Activism

photo (18)Post came from a family very active in their community, and she continued that tradition.  A product of the times, she really got swept up on the activism around her, motivated by a strong Jewish ethic and a spit-fire personality.  Although being a housewife and mother took up much of Post’s time, she needed more to lead a personally fulfilling life.  Throughout her life, she was engaged in a variety of causes, but the first cause in which she really got her hands dirty was the civil rights movement.  She was determined to have her voice heard in the open housing campaign. Through the years, she truly grew as an activist, finding herself as an embodied continuation of a progressive thread that had been running through the centuries.

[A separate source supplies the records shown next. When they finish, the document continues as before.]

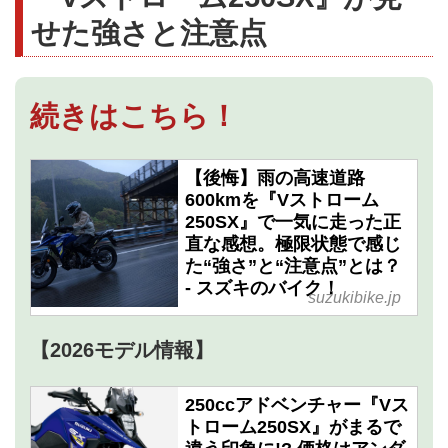
せた強さと注意点
続きはこちら！
【後悔】雨の高速道路
600kmを『Vストローム
250SX』で一気に走った正
直な感想。極限状態で感じ
た“強さ”と“注意点”とは？
- スズキのバイク！
suzukibike.jp
【2026モデル情報】
250ccアドベンチャー『Vス
トローム250SX』がまるで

“And where I am as a white woman was made possible by those who came before me. And where I am now as a successful advocate for social justice is because of the people who taught me and came before me. So I think there’s a strong understanding that none of us got here by ourselves, that we are part of some kind of current, some kind of social fabric, that goes back a long, long way, and that we’re only the current face.”[1]

Post worked alongside several other prominent activists.  Some of these include Anne Braden; Senator John Lewis, who got his start as the SNCC president; and Senator Georgia Davis Powers.

Although she got her start in civil rights, she was among many who were propelled to take up the cause for women’s rights as a result.  Post used the ACLU as a vessel to promote women. She also created the reproductive freedom (pro-choice) project for the ACLU, to promote women’s health freedoms.[2]



[1] Timothy, Patrick McCarthy. 2009. Interview with suzy post. Journal for the Study of Radicalism 3, (1): 145-173, http://ezproxy.uky.edu/login?url=http://search.proquest.com/docview/213913050?accountid=11836 (accessed March 3, 2013).

[2] Post, Suzy. Interview by Katelyn Sandell and Tahnee Qualls. Digital recording. April 20, 2013. Louie B. Nunn Center for Oral History, University of Kentucky Libraries, Lexington, KY.